* Task statement *
Copy every line of the rows below without changing anything.

[[ Data shown open ]]

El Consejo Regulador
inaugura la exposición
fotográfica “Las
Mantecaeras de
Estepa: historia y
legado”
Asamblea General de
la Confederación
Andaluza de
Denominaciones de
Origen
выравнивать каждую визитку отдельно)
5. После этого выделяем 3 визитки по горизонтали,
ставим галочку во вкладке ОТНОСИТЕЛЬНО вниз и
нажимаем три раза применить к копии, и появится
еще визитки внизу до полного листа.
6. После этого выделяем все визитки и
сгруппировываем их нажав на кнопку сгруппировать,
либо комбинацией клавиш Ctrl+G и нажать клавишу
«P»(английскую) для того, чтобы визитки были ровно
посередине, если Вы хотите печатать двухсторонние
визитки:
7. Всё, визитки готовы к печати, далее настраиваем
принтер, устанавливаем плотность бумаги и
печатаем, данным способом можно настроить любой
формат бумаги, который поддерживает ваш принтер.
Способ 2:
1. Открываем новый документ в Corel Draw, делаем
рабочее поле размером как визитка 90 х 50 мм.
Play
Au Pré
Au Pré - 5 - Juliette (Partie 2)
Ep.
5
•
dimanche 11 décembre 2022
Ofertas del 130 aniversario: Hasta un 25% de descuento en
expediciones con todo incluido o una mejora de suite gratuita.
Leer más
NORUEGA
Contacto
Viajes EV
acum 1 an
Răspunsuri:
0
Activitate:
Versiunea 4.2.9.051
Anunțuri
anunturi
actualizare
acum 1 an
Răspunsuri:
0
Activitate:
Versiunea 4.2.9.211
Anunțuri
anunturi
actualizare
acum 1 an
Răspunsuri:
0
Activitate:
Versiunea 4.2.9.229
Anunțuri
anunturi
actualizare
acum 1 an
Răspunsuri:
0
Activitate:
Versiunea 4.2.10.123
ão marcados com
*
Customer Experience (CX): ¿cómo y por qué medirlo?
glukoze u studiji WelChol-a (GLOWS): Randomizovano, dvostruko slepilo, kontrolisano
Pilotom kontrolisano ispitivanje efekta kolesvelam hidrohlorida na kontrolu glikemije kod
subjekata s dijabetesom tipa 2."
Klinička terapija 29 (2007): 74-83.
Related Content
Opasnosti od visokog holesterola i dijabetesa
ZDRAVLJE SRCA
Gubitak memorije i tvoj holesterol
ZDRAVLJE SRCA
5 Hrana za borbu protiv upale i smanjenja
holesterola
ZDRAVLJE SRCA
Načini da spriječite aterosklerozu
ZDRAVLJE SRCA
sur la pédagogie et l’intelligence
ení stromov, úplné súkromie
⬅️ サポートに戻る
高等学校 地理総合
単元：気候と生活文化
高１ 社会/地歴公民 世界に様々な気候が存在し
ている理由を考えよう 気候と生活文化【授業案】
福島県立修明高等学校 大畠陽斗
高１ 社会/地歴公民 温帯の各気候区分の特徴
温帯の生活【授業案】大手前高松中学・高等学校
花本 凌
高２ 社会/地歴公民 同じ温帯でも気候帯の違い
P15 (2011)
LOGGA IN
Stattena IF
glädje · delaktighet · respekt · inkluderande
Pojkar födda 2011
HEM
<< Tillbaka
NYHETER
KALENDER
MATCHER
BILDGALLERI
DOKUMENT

[[ Data shown closed ]]

* Completed task *
El Consejo Regulador
inaugura la exposición
fotográfica “Las
Mantecaeras de
Estepa: historia y
legado”
Asamblea General de
la Confederación
Andaluza de
Denominaciones de
Origen
выравнивать каждую визитку отдельно)
5. После этого выделяем 3 визитки по горизонтали,
ставим галочку во вкладке ОТНОСИТЕЛЬНО вниз и
нажимаем три раза применить к копии, и появится
еще визитки внизу до полного листа.
6. После этого выделяем все визитки и
сгруппировываем их нажав на кнопку сгруппировать,
либо комбинацией клавиш Ctrl+G и нажать клавишу
«P»(английскую) для того, чтобы визитки были ровно
посередине, если Вы хотите печатать двухсторонние
визитки:
7. Всё, визитки готовы к печати, далее настраиваем
принтер, устанавливаем плотность бумаги и
печатаем, данным способом можно настроить любой
формат бумаги, который поддерживает ваш принтер.
Способ 2:
1. Открываем новый документ в Corel Draw, делаем
рабочее поле размером как визитка 90 х 50 мм.
Play
Au Pré
Au Pré - 5 - Juliette (Partie 2)
Ep.
5
•
dimanche 11 décembre 2022
Ofertas del 130 aniversario: Hasta un 25% de descuento en
expediciones con todo incluido o una mejora de suite gratuita.
Leer más
NORUEGA
Contacto
Viajes EV
acum 1 an
Răspunsuri:
0
Activitate:
Versiunea 4.2.9.051
Anunțuri
anunturi
actualizare
acum 1 an
Răspunsuri:
0
Activitate:
Versiunea 4.2.9.211
Anunțuri
anunturi
actualizare
acum 1 an
Răspunsuri:
0
Activitate:
Versiunea 4.2.9.229
Anunțuri
anunturi
actualizare
acum 1 an
Răspunsuri:
0
Activitate:
Versiunea 4.2.10.123
ão marcados com
*
Customer Experience (CX): ¿cómo y por qué medirlo?
glukoze u studiji WelChol-a (GLOWS): Randomizovano, dvostruko slepilo, kontrolisano
Pilotom kontrolisano ispitivanje efekta kolesvelam hidrohlorida na kontrolu glikemije kod
subjekata s dijabetesom tipa 2."
Klinička terapija 29 (2007): 74-83.
Related Content
Opasnosti od visokog holesterola i dijabetesa
ZDRAVLJE SRCA
Gubitak memorije i tvoj holesterol
ZDRAVLJE SRCA
5 Hrana za borbu protiv upale i smanjenja
holesterola
ZDRAVLJE SRCA
Načini da spriječite aterosklerozu
ZDRAVLJE SRCA
sur la pédagogie et l’intelligence
ení stromov, úplné súkromie
⬅️ サポートに戻る
高等学校 地理総合
単元：気候と生活文化
高１ 社会/地歴公民 世界に様々な気候が存在し
ている理由を考えよう 気候と生活文化【授業案】
福島県立修明高等学校 大畠陽斗
高１ 社会/地歴公民 温帯の各気候区分の特徴
温帯の生活【授業案】大手前高松中学・高等学校
花本 凌
高２ 社会/地歴公民 同じ温帯でも気候帯の違い
P15 (2011)
LOGGA IN
Stattena IF
glädje · delaktighet · respekt · inkluderande
Pojkar födda 2011
HEM
<< Tillbaka
NYHETER
KALENDER
MATCHER
BILDGALLERI
DOKUMENT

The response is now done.